(Goal of the exercise):
Your answer must be an exact copy of the records below, with every picture left out.

★ ★ ★ ★ ★

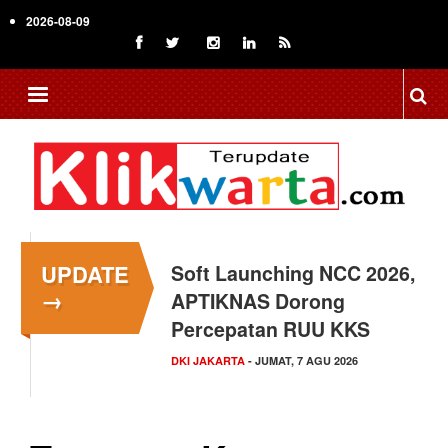
Skip
2026-08-09
to
main
content
UPDATE
Soft Launching NCC 2026,
Menkop Bawa Semangat
→
APTIKNAS Dorong
Koperasi ke Festival
Percepatan RUU KKS
Lembah Baliem Wamena
DKI JAKARTA
NASIONAL
- JUMAT, 7 AGU 2026
- JUMAT, 7 AGU 2026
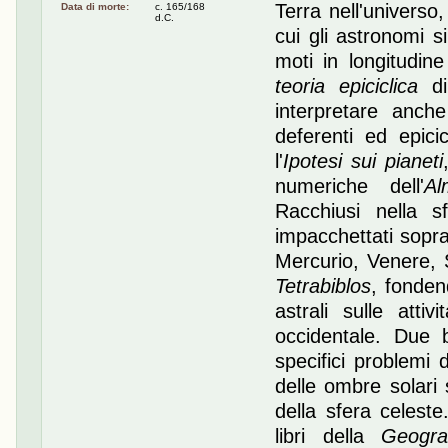
Terra nell'universo
Data di morte:
c. 165/168
d.C.
cui gli astronomi s
moti in longitudine
teoria epiciclica
d
interpretare anche
deferenti ed epici
l'
Ipotesi sui pianeti
numeriche dell'
Al
Racchiusi nella sf
impacchettati sopra
Mercurio, Venere, S
Tetrabiblos
, fonden
astrali sulle att
occidentale. Due b
specifici problemi 
delle ombre solari
della sfera celeste
libri della
Geogra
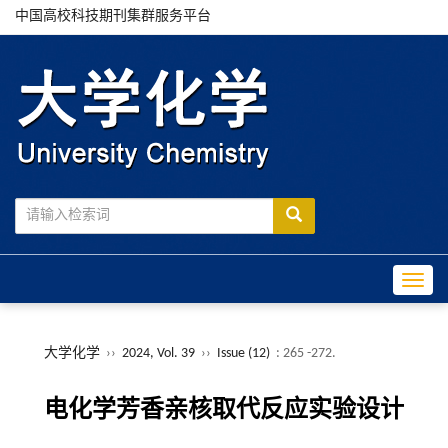
中国高校科技期刊集群服务平台
Toggle
大学化学
››
2024, Vol. 39
››
Issue (12)
: 265 -272.
电化学芳香亲核取代反应实验设计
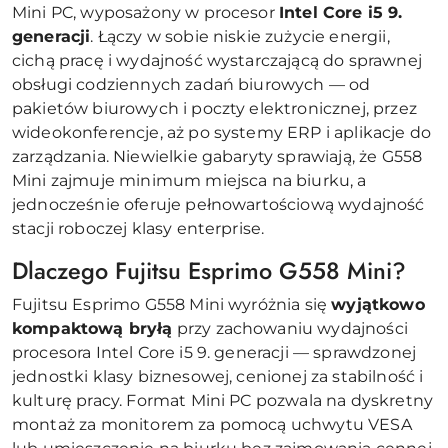
Mini PC, wyposażony w procesor
Intel Core i5 9.
generacji
. Łączy w sobie niskie zużycie energii,
cichą pracę i wydajność wystarczającą do sprawnej
obsługi codziennych zadań biurowych — od
pakietów biurowych i poczty elektronicznej, przez
wideokonferencje, aż po systemy ERP i aplikacje do
zarządzania. Niewielkie gabaryty sprawiają, że G558
Mini zajmuje minimum miejsca na biurku, a
jednocześnie oferuje pełnowartościową wydajność
stacji roboczej klasy enterprise.
Dlaczego Fujitsu Esprimo G558 Mini?
Fujitsu Esprimo G558 Mini wyróżnia się
wyjątkowo
kompaktową bryłą
przy zachowaniu wydajności
procesora Intel Core i5 9. generacji — sprawdzonej
jednostki klasy biznesowej, cenionej za stabilność i
kulturę pracy. Format Mini PC pozwala na dyskretny
montaż za monitorem za pomocą uchwytu VESA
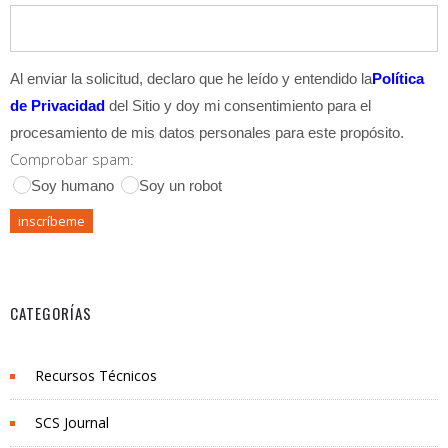
Al enviar la solicitud, declaro que he leído y entendido la
Política
de Privacidad
del Sitio y doy mi consentimiento para el
procesamiento de mis datos personales para este propósito.
Comprobar spam:
Soy humano
Soy un robot
CATEGORÍAS
Recursos Técnicos
SCS Journal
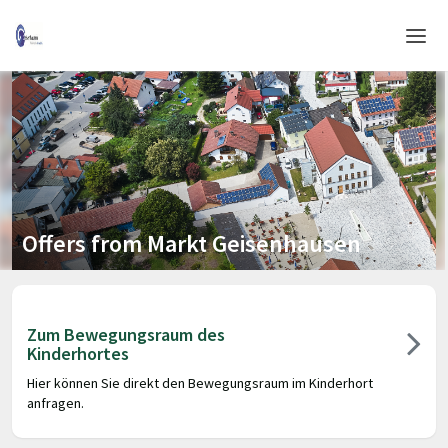
Home
Login
Language
Help & Info
Offers from Markt Geisenhausen
Zum Bewegungsraum des
Kinderhortes
Hier können Sie direkt den Bewegungsraum im Kinderhort
anfragen.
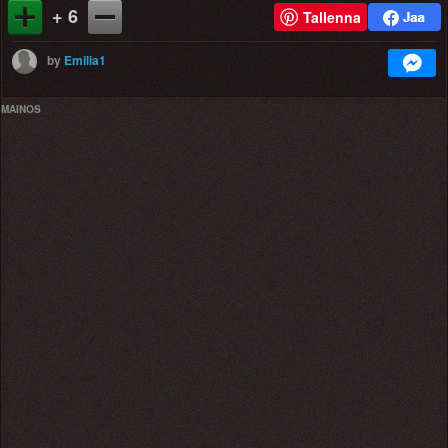
+ 6
Tallenna
by
Emilia1
MAINOS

★ ★ ★ ★ ★

(Written solution):
Skip
2026-08-09
to
main
content
UPDATE
Soft Launching NCC 2026,
Menkop Bawa Semangat
→
APTIKNAS Dorong
Koperasi ke Festival
Percepatan RUU KKS
Lembah Baliem Wamena
DKI JAKARTA
NASIONAL
- JUMAT, 7 AGU 2026
- JUMAT, 7 AGU 2026
Terra nell'universo
Data di morte:
c. 165/168
d.C.
cui gli astronomi s
moti in longitudine
teoria epiciclica
d
interpretare anche
deferenti ed epici
l'
Ipotesi sui pianeti
numeriche dell'
Al
Racchiusi nella sf
impacchettati sopra
Mercurio, Venere, S
Tetrabiblos
, fonden
astrali sulle att
occidentale. Due b
specifici problemi 
delle ombre solari
della sfera celeste
libri della
Geogra
中国高校科技期刊集群服务平台
Toggle
大学化学
››
2024, Vol. 39
››
Issue (12)
: 265 -272.
电化学芳香亲核取代反应实验设计
Mini PC, wyposażony w procesor
Intel Core i5 9.
generacji
. Łączy w sobie niskie zużycie energii,
cichą pracę i wydajność wystarczającą do sprawnej
obsługi codziennych zadań biurowych — od
pakietów biurowych i poczty elektronicznej, przez
wideokonferencje, aż po systemy ERP i aplikacje do
zarządzania. Niewielkie gabaryty sprawiają, że G558
Mini zajmuje minimum miejsca na biurku, a
jednocześnie oferuje pełnowartościową wydajność
stacji roboczej klasy enterprise.
Dlaczego Fujitsu Esprimo G558 Mini?
Fujitsu Esprimo G558 Mini wyróżnia się
wyjątkowo
kompaktową bryłą
przy zachowaniu wydajności
procesora Intel Core i5 9. generacji — sprawdzonej
jednostki klasy biznesowej, cenionej za stabilność i
kulturę pracy. Format Mini PC pozwala na dyskretny
montaż za monitorem za pomocą uchwytu VESA
Al enviar la solicitud, declaro que he leído y entendido la
Política
de Privacidad
del Sitio y doy mi consentimiento para el
procesamiento de mis datos personales para este propósito.
Comprobar spam:
Soy humano
Soy un robot
CATEGORÍAS
Recursos Técnicos
SCS Journal
Home
Login
Language
Help & Info
Offers from Markt Geisenhausen
Zum Bewegungsraum des
Kinderhortes
Hier können Sie direkt den Bewegungsraum im Kinderhort
anfragen.
+ 6
Tallenna
by
Emilia1
MAINOS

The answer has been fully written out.